Thursday, April 04, 2019

The Apache Software Foundation is a record label not a rock band

What shocked me most during my involvement with NetBeans, now an Apache Software Foundation project, is that The Apache Software Foundation is a record label not a rock band.

Imagine you like a given band. You go to their concerts regardless of the location, enjoy their music, buy their records, maybe proudly wear a T-shirt. You deeply care about that band and the band cares about the music they make and their fans.

Once your band joins The Apache Record Label things might seem unchanged. The band still makes good music, released obviously exclusively through their new record label.

But something did change: while the band and the fans care about their future, the record label has a lot of bands to look after and only tangentially cares about a particular band. The band is also not doing much better since all their sales go towards the maintenance of the main music venue, lawyers, trademark protection, distribution fees, etc.

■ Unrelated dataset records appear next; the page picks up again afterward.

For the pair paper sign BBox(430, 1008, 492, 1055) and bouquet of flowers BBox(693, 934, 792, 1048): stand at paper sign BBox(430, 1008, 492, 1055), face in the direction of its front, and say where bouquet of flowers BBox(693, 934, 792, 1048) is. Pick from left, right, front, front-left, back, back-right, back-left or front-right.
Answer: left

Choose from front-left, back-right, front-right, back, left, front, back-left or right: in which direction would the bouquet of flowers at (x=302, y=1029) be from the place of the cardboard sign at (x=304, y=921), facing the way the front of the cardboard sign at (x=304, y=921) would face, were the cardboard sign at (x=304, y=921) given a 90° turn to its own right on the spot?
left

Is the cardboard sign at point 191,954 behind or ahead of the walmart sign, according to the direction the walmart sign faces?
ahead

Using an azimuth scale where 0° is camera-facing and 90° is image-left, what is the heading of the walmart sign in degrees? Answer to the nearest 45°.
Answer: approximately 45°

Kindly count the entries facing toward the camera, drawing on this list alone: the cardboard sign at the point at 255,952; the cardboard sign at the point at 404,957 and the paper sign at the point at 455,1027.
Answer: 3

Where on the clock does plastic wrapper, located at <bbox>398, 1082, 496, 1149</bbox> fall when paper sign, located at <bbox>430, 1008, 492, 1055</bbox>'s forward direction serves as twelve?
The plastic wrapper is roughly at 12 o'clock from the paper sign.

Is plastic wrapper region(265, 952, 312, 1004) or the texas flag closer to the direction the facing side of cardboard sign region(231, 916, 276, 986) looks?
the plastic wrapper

The misunderstanding about The Apache Software Foundation must have been caused by the fact that initially the Foundation was about a big and important project: the Apache HTTP Server. At that time I believe the fate of the project was quite important. Nowadays I believe the Foundation could retire the Apache HTTP Server and survive unscathed.

The other misunderstanding is caused by the fact that the technology landscape has some other software foundations like the FreeBSD Foundation, the OpenBSD Foundation, Mozilla Foundation which are all about a single project. These foundations basically live and die by that project.

It's an odd situation. The Apache Software Foundation provides competent support for its projects but has no skin in the game and if a project fails they will eventually acknowledge it in a board meeting and move on.

There's also no way to directly support a project via the Apache Software Foundation. The Foundation does not sponsor any kind of project software development. All the donations go to infrastructure and administrative costs. But projects rarely hurt for infrastructure while targeted development could help them and their users a whole lot.